The collection of prints and drawings in the Kunstmuseen Krefeld encompasses around 12,000 works on paper, ranging from individual pieces to portfolios and artist books. Show & Tell. Prints and Drawings from the Kunstmuseen Krefeld does not focus on a specific period or technique. Ranging in scope from the 19th century to the present, the exhibition highlights the rich holdings in the Krefeld collection and contributes to the reawakened interest these mediums.
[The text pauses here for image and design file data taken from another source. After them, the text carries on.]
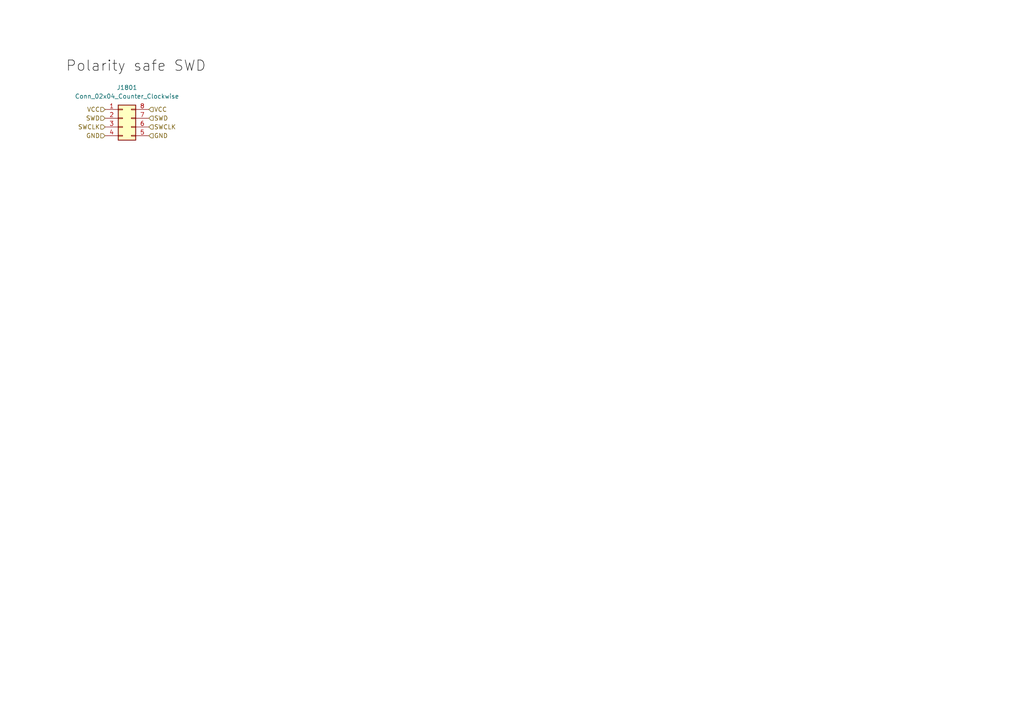
<source format=kicad_sch>
(kicad_sch
	(version 20231120)
	(generator "eeschema")
	(generator_version "8.0")
	(uuid "4e2225f1-b733-4f18-86df-362c369f17b8")
	(paper "A4")
	
	(label "Polarity safe SWD"
		(at 19.05 21.59 0)
		(fields_autoplaced yes)
		(effects
			(font
				(size 3 3)
			)
			(justify left bottom)
		)
		(uuid "af2a8936-adc7-4e7f-a7bf-3bf92c92bdaf")
	)
	(hierarchical_label "SWCLK"
		(shape input)
		(at 30.48 36.83 180)
		(fields_autoplaced yes)
		(effects
			(font
				(size 1.27 1.27)
			)
			(justify right)
		)
		(uuid "20bb792a-c09b-4009-81ba-f909b48a5e9d")
	)
	(hierarchical_label "SWD"
		(shape input)
		(at 30.48 34.29 180)
		(fields_autoplaced yes)
		(effects
			(font
				(size 1.27 1.27)
			)
			(justify right)
		)
		(uuid "228a22a6-6815-40c1-b0d4-a2d96c68513e")
	)
	(hierarchical_label "VCC"
		(shape input)
		(at 30.48 31.75 180)
		(fields_autoplaced yes)
		(effects
			(font
				(size 1.27 1.27)
			)
			(justify right)
		)
		(uuid "39573dd1-efa4-4a4d-b310-5d927f6fa912")
	)
	(hierarchical_label "SWCLK"
		(shape input)
		(at 43.18 36.83 0)
		(fields_autoplaced yes)
		(effects
			(font
				(size 1.27 1.27)
			)
			(justify left)
		)
		(uuid "5d654297-2fb5-49e5-8143-bb381866912c")
	)
	(hierarchical_label "GND"
		(shape input)
		(at 43.18 39.37 0)
		(fields_autoplaced yes)
		(effects
			(font
				(size 1.27 1.27)
			)
			(justify left)
		)
		(uuid "63162f48-455b-415e-81d1-1952cb7b560a")
	)
	(hierarchical_label "VCC"
		(shape input)
		(at 43.18 31.75 0)
		(fields_autoplaced yes)
		(effects
			(font
				(size 1.27 1.27)
			)
			(justify left)
		)
		(uuid "66685a4e-51da-43ff-aa1d-31d1d7baaba0")
	)
	(hierarchical_label "SWD"
		(shape input)
		(at 43.18 34.29 0)
		(fields_autoplaced yes)
		(effects
			(font
				(size 1.27 1.27)
			)
			(justify left)
		)
		(uuid "ef4ee44f-75e6-4179-9bf3-c898fab37655")
	)
	(hierarchical_label "GND"
		(shape input)
		(at 30.48 39.37 180)
		(fields_autoplaced yes)
		(effects
			(font
				(size 1.27 1.27)
			)
			(justify right)
		)
		(uuid "ffc21857-37e4-4d2e-89ec-47f3c774db1c")
	)
	(symbol
		(lib_id "Connector_Generic:Conn_02x04_Counter_Clockwise")
		(at 35.56 34.29 0)
		(unit 1)
		(exclude_from_sim no)
		(in_bom yes)
		(on_board yes)
		(dnp no)
		(fields_autoplaced yes)
		(uuid "c2699221-3a3c-4ef7-96f2-302a0e67ac08")
		(property "Reference" "J1801"
			(at 36.83 25.4 0)
			(effects
				(font
					(size 1.27 1.27)
				)
			)
		)
		(property "Value" "Conn_02x04_Counter_Clockwise"
			(at 36.83 27.94 0)
			(effects
				(font
					(size 1.27 1.27)
				)
			)
		)
		(property "Footprint" "Connector_PinHeader_2.54mm:PinHeader_2x04_P2.54mm_Vertical"
			(at 35.56 34.29 0)
			(effects
				(font
					(size 1.27 1.27)
				)
				(hide yes)
			)
		)
		(property "Datasheet" "~"
			(at 35.56 34.29 0)
			(effects
				(font
					(size 1.27 1.27)
				)
				(hide yes)
			)
		)
		(property "Description" "Generic connector, double row, 02x04, counter clockwise pin numbering scheme (similar to DIP package numbering), script generated (kicad-library-utils/schlib/autogen/connector/)"
			(at 35.56 34.29 0)
			(effects
				(font
					(size 1.27 1.27)
				)
				(hide yes)
			)
		)
		(pin "6"
			(uuid "3f4bd026-b6fd-4a0a-87c5-88e47adfbdfd")
		)
		(pin "4"
			(uuid "fa61a49e-325f-44d8-a127-8420a44d41d6")
		)
		(pin "1"
			(uuid "759c6d0d-2e18-4d85-a857-23970d213cef")
		)
		(pin "2"
			(uuid "9b9a1a42-700e-4799-b14f-c8434964e025")
		)
		(pin "3"
			(uuid "eb7555bd-b4a1-4b91-ad7b-d9884fe6b493")
		)
		(pin "5"
			(uuid "ff6cb01b-8ddf-4d64-8512-13d7471c1671")
		)
		(pin "7"
			(uuid "e2e6e732-9bc8-4751-a42f-fcae15965ea4")
		)
		(pin "8"
			(uuid "2505783d-a862-4ddf-8778-004404e68f2e")
		)
		(instances
			(project "xDuinoRail-Debug"
				(path "/3fe1c7d3-674a-46fe-b8de-0718a52fef91/7f8c68ad-2e57-4b18-8ec5-2c4eb2ecdd46/e404b9ef-509a-4e25-8950-57a5bdfee1a4"
					(reference "J1801")
					(unit 1)
				)
			)
		)
	)
)
</source>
The selected works are arranged chronologically for the most part, although the timelines are occasionally interrupted to present overriding thematic aspects. The focus of the selected works is placed on those artists in particular who made special use of the specific possibilities and characteristics of prints and drawings. The aesthetics of Japanese coloured woodcuts and dying stencils can be traced by way of Art Nouveau to Henri Matisse’s pochoir prints and Max Klinger’s visionary works were echoed in apocalyptic post-war drawings. The line becomes tangible as a sensitive instrument for the formulation of utopian spatial notions, for example in works by Constant, Richard Long and Bruce Nauman. Traditional printing techniques like photogravure, etching and aquatint have been taken up again by contemporary artists such as Christian Boltanski and Luc Tuymans with a specific contentual turn. Prints by Richard Hamilton, Robert Rauschenberg, Sigmar Polke, Andy Warhol, among others, visualise the relevance of the changes in design and society brought about by developments in the mass media since the 1960s. Woodcuts by László Moholy-Nagy from the 1920s and Ernst Caramelle’s works employing sunlight from around 1990 make up two chronological poles of the investigation of constructive design principles. These few examples already convey an impression of how diversely narratives can be spun in such amazingly productive and eloquent works on paper.
A bilingual (German-English) catalogue will be published.